Unbiased estimates for linear regression via volume sampling
This work addresses the problem of reducing label costs in linear regression for researchers and practitioners, offering incremental improvements in algorithm speed and theoretical bounds.
The paper tackles the problem of estimating the pseudo-inverse of a matrix and the optimal least-squares solution using only a subset of columns, by showing that volume sampling yields unbiased estimators with closed-form covariance. It results in a faster algorithm for volume sampling and provides bounds for the total loss, establishing a fundamental connection between linear least squares and volume sampling.
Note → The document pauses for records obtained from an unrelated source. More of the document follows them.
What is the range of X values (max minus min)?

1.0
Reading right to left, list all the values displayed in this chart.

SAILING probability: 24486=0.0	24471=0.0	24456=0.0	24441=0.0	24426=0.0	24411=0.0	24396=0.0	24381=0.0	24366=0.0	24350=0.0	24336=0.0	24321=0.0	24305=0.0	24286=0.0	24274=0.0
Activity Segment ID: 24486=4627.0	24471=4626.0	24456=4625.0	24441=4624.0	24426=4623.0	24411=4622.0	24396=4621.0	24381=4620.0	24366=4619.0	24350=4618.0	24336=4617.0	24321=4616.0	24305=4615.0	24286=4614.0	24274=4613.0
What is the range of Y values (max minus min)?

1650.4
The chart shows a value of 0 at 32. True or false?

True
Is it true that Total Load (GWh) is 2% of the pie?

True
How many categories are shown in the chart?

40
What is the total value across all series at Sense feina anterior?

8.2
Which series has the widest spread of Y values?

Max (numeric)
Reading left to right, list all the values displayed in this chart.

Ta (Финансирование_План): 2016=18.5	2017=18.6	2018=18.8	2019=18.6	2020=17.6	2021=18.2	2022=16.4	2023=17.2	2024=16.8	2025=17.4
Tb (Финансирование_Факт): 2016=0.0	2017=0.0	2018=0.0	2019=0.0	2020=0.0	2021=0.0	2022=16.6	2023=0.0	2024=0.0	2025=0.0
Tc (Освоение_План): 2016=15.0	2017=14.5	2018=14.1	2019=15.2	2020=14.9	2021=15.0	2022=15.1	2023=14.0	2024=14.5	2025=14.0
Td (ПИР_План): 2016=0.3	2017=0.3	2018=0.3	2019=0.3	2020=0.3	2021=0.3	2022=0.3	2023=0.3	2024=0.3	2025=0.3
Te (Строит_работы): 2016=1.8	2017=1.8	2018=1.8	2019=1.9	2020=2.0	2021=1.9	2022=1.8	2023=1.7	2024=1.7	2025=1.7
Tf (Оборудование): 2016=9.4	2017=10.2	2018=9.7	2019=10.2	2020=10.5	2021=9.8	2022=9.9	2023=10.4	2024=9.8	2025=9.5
Given a full rank matrix $X$ with more columns than rows, consider the task of estimating the pseudo inverse $X^+$ based on the pseudo inverse of a sampled subset of columns (of size at least the number of rows). We show that this is possible if the subset of columns is chosen proportional to the squared volume spanned by the rows of the chosen submatrix (ie, volume sampling). The resulting estimator is unbiased and surprisingly the covariance of the estimator also has a closed form: It equals a specific factor times $X^{+\top}X^+$. Pseudo inverse plays an important part in solving the linear least squares problem, where we try to predict a label for each column of $X$. We assume labels are expensive and we are only given the labels for the small subset of columns we sample from $X$. Using our methods we show that the weight vector of the solution for the sub problem is an unbiased estimator of the optimal solution for the whole problem based on all column labels. We believe that these new formulas establish a fundamental connection between linear least squares and volume sampling. We use our methods to obtain an algorithm for volume sampling that is faster than state-of-the-art and for obtaining bounds for the total loss of the estimated least-squares solution on all labeled columns.